1,000 FAQ

Diagnostic Strategy for Food Allergy. How to Know If I am Food-allergic?

Diagnostic Strategy for Food Allergy. How to Know If I am Food-allergic?

A: Food allergy is categorized into three types based on the nature of the immunological response: IgE-mediated (e.g. anaphylaxis), non-IgE-mediated (also called cell mediated, e.g. food protein induced enterocolitis syndrome), and mixed IgE- and non-IgE-mediated (e.g. flare of atopic dermatitis).

A: As doctors, we are particularly concerned when a child has an IgE-mediated food allergy. IgE-mediated food reactions occur when a food allergen binds to allergen-specific IgE on mast cells and basophils, resulting in the release of numerous mediators, including histamine. The responses happen quickly (within two hours) and might potentially evolve into anaphylaxis with severe respiratory, or cardiovascular symptoms. Symptoms resolve within hours and are reproducible when the culprit food is consumed again.

A: Food allergen avoidance is currently used to manage food allergy; hence it is critical that particular foods be identified through allergy tests in order to avoid unnecessary food avoidance and the psychological burden on families. Individual foods should be identified in those who are at risk of anaphylaxis owing to food allergies. Adrenaline (epinephrine) injectors are often employed  to treat life-threatening anaphylaxis caused by inadvertent exposure to known food allergens.

A: Food allergies are rarely the cause of symptoms like stomach bloating or pain, thus allergy testing is not usually performed.
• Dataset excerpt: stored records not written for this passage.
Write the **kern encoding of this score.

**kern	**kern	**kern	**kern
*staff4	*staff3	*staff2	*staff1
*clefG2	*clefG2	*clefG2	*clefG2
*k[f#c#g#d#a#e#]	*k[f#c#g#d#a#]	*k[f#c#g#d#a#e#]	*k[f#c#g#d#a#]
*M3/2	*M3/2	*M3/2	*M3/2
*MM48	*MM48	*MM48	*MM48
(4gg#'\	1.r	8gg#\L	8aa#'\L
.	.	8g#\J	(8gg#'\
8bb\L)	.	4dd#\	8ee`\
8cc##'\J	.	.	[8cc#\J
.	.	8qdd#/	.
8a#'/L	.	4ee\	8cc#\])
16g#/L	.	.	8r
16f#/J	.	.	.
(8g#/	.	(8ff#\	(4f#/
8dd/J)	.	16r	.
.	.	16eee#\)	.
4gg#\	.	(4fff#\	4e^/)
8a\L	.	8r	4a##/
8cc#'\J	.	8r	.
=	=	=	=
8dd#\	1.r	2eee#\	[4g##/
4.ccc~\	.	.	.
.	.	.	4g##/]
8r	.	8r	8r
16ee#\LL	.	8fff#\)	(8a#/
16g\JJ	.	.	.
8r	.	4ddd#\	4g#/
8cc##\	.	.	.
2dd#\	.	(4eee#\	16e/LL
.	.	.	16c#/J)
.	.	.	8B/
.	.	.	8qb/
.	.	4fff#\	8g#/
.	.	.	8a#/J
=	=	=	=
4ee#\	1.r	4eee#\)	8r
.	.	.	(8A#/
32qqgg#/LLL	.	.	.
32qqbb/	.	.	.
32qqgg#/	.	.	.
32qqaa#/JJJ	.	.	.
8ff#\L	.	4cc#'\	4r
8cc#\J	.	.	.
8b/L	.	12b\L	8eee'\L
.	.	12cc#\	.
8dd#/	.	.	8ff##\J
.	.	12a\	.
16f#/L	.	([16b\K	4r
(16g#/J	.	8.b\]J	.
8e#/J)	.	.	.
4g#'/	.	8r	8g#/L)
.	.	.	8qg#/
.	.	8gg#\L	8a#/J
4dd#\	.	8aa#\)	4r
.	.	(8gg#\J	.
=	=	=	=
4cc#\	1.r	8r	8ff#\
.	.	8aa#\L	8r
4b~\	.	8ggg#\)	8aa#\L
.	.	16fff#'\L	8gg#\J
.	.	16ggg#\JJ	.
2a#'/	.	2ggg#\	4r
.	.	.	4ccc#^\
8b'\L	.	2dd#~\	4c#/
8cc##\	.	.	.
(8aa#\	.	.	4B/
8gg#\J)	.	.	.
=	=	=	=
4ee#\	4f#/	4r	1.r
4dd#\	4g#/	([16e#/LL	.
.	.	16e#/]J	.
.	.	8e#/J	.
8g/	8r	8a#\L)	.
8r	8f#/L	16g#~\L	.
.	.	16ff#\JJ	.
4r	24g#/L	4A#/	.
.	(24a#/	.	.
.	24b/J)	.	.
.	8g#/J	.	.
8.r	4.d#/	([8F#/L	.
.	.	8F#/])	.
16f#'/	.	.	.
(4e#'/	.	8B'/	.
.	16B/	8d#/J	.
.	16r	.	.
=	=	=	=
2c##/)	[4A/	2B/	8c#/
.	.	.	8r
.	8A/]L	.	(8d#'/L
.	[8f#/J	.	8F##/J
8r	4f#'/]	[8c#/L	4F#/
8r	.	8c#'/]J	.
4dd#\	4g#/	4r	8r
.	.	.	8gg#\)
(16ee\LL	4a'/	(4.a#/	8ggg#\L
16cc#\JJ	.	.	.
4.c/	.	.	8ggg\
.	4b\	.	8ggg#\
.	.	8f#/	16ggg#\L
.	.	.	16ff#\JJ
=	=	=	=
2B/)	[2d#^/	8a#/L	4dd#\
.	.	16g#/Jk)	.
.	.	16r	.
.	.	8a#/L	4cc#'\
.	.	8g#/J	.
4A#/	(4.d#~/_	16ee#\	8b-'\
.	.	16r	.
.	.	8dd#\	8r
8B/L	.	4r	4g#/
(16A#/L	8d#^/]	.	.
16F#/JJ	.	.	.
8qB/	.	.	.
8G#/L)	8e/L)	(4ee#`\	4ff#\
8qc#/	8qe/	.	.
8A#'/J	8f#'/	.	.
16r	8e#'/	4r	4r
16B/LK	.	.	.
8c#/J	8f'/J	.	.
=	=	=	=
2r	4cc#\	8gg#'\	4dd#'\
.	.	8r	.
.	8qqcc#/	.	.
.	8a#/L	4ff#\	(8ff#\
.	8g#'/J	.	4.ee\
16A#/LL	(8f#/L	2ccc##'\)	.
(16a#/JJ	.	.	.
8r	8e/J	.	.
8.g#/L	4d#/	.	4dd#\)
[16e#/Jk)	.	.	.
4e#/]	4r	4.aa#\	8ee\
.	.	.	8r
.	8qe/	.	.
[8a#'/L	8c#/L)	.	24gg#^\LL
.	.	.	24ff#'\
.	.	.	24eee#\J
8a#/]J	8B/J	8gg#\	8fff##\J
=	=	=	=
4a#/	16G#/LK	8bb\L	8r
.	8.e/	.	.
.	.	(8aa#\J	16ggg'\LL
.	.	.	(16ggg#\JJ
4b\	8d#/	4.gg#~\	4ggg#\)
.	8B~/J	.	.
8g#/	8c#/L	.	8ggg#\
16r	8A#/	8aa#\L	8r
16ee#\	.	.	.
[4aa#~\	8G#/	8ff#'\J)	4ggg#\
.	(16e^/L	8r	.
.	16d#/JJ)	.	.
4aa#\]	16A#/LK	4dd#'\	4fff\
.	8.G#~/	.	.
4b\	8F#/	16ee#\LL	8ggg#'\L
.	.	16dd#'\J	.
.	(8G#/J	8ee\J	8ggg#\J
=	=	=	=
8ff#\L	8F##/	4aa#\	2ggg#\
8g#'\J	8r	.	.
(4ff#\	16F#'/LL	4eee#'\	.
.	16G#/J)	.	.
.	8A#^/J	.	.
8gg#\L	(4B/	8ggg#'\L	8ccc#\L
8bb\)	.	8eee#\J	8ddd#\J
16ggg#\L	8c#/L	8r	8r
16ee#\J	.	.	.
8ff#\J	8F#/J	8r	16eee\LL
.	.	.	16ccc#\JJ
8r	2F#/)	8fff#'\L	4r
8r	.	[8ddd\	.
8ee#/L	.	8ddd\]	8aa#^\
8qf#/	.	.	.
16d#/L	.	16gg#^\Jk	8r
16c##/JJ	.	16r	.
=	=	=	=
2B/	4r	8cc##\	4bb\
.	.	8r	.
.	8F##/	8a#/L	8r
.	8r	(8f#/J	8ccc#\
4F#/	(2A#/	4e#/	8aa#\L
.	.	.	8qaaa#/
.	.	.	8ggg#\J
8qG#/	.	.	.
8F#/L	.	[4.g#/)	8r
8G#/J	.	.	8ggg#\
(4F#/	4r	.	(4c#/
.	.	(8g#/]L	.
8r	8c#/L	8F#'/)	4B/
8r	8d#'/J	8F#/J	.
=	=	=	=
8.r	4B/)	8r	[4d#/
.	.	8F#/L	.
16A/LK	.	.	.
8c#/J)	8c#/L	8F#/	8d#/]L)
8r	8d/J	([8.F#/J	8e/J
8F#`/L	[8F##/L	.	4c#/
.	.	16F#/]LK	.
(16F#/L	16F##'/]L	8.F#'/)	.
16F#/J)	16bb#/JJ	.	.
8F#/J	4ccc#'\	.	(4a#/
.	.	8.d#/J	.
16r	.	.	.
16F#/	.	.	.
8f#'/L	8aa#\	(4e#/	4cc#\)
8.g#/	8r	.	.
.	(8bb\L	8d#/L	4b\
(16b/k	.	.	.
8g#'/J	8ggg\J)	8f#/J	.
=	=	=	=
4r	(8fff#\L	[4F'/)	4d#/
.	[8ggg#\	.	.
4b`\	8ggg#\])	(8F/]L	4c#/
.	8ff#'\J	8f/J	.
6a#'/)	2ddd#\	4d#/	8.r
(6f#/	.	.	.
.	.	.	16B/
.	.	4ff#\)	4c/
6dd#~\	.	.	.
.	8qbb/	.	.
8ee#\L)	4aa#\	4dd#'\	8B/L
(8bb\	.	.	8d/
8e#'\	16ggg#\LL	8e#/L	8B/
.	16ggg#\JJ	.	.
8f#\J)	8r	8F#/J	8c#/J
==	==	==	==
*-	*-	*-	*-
If you have symptoms compatible with a food-allergic reaction, the diagnostic process always begins with your medical history, which is a critical step in identifying food allergy as a possible source of symptoms, providing information indicating whether the response is IgE-mediated, and identifying the most likely allergen(s) trigger. To confirm the diagnosis, this is often combined with results from verified, evidence-based, and reliable allergy testing for particular food allergens. Test findings alone are insufficient to determine a diagnosis.

A: After identifying the suspected food allergen, the first-line diagnostic testing comprises of skin testing or measuring serum food-specific IgE levels. 

  • Skin testing involves the introduction of allergens into the epidermis through extracts and a device that scratches or punctures the skin. Sensitization is indicated by the appearance of a wheal and flare. 
  • Serum food-specific IgE testing reveals IgE antibodies to specific foods (i.e., sensitization).


A: Both types of testing are quite sensitive in detecting IgE-mediated food allergies. It is reported that skin testing has a sensitivity of more than 90% and serum food-specific IgE measurement has a sensitivity of 70%-90%. Skin testing offers the advantages of being less expensive and providing rapid results. Serum food-specific IgE testing is becoming more widely available in primary care, which may increase the capacity to address variations in findings over time. However, it is important to remember that allergy tests should only be performed in the context of a relevant clinical history. Sensitization may not always imply clinical allergy, which might lead to unnecessary food avoidance.

A: Both results are useful tools to predict the likelihood of allergy, but they do not correlate well the reaction severity, i.e. the probability of anaphylaxis.

A: A medically supervised oral food challenge, which is regarded the diagnostic gold standard, may be required in some circumstances to confirm or rule out an allergy. The oral food challenge is often performed by food allergy experts and involves the patient ingesting increasing quantities of a food in a medically supervised environment. When performed by skilled individuals, the oral food challenge is a commonly acknowledged method that is deemed safe. It is, however, time-consuming, and severe responses can occur. As a result, there is a continuing need to increase diagnostic accuracy in food allergy in hopes of reducing the need for an oral food challenge and associated risks.


  • Component-resolved diagnostics (CRD), an emerging allergy diagnostic method, can aid in the evaluation of food allergies in some circumstances. CRD measures specific IgE levels against particular allergenic proteins inside a food rather than allergen mixtures. CRD can distinguish true peanut allergy (positive Ara h 2) from pollen cross-reactivity in Western nations where pollen allergy is common (Ara h 8). It is also beneficial to people who are suspected of being wheat-allergic but whose initial allergy test findings were ambiguous. Our group has also reported that CRD aids in the identification of seafood allergies.
  • Another novel diagnostic method that has demonstrated usefulness is the basophil activation test; it is known in the allergy field as “oral food challenge in a test tube” and appears to have the best diagnostic utility thus far, particularly in the diagnosis of peanut and shrimp allergies.3 

A: Food “sensitivities” are allegedly detectable via food-specific immunoglobulin G (IgG) testing. Food-specific IgG test, however, has not been validated or researched. In fact, food-specific IgG merely indicates the presence of food exposure. International and local allergy societies respectively issued statements strongly opposing the use of IgG testing to identify an adverse food reaction. Other procedures that are not recommended are applied kinesiology and electrodermal testing.